[[ The records, beginning ]]
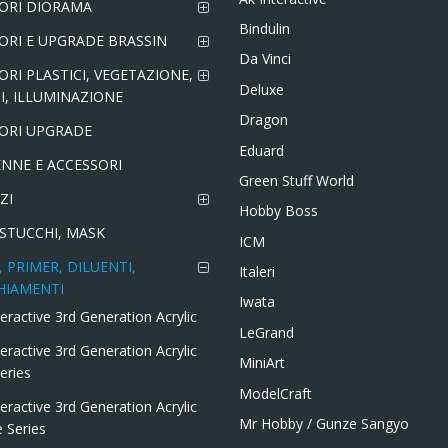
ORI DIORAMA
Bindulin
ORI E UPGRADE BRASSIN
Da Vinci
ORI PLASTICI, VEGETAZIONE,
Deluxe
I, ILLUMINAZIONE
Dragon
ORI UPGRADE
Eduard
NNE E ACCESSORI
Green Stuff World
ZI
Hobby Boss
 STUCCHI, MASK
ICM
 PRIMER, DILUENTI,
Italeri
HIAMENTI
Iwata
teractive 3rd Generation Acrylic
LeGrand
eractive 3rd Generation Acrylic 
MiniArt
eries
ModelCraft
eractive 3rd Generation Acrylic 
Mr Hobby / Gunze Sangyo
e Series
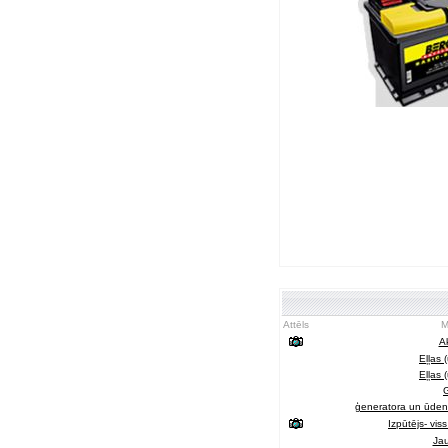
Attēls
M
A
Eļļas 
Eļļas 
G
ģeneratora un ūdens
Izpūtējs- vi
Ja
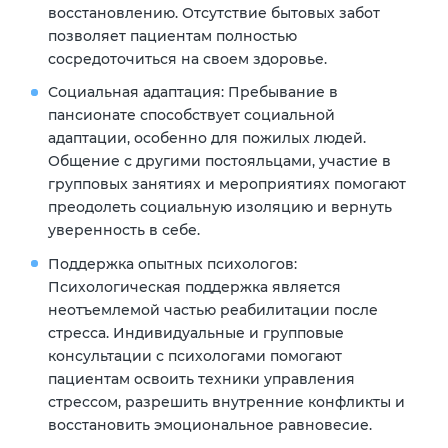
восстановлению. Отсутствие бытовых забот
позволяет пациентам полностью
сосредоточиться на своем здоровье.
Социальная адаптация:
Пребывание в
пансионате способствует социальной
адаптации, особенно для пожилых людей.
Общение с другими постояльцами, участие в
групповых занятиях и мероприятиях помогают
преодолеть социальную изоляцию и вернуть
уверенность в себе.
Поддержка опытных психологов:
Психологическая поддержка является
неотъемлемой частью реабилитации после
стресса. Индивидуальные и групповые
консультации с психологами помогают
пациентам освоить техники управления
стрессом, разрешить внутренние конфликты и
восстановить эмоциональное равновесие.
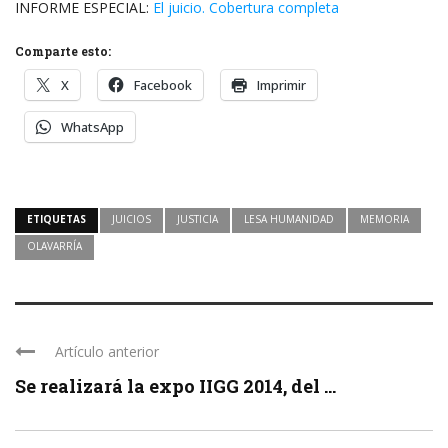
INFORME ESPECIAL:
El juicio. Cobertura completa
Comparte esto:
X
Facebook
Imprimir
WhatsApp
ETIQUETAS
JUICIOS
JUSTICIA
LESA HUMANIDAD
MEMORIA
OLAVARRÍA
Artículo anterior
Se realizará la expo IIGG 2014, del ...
[[ The records, end ]]
[[ The records, beginning ]]
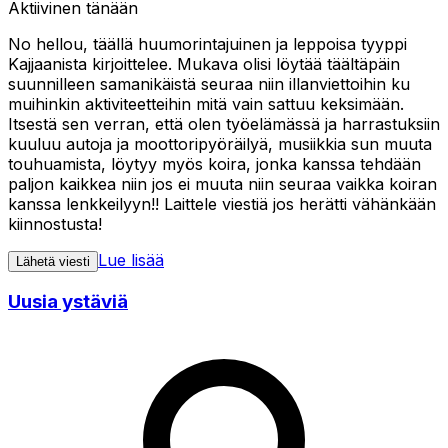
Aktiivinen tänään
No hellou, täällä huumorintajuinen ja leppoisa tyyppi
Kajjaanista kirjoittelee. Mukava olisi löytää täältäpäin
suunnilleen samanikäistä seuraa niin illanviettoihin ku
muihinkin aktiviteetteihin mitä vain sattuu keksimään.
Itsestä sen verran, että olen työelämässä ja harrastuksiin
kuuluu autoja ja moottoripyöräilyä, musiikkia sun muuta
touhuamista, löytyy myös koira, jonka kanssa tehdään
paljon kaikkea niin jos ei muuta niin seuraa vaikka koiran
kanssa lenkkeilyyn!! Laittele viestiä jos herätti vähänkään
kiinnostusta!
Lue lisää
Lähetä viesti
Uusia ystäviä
[[ The records, end ]]
[Assignment]:
Reproduce the data above exactly, but only from the line containing "NNE E ACCESSORI" through the line containing "ģeneratora un ūdens". Omit all pictures.

[Answer to the exercise]:
NNE E ACCESSORI
Green Stuff World
ZI
Hobby Boss
 STUCCHI, MASK
ICM
 PRIMER, DILUENTI,
Italeri
HIAMENTI
Iwata
teractive 3rd Generation Acrylic
LeGrand
eractive 3rd Generation Acrylic 
MiniArt
eries
ModelCraft
eractive 3rd Generation Acrylic 
Mr Hobby / Gunze Sangyo
e Series
Attēls
M
A
Eļļas 
Eļļas 
G
ģeneratora un ūdens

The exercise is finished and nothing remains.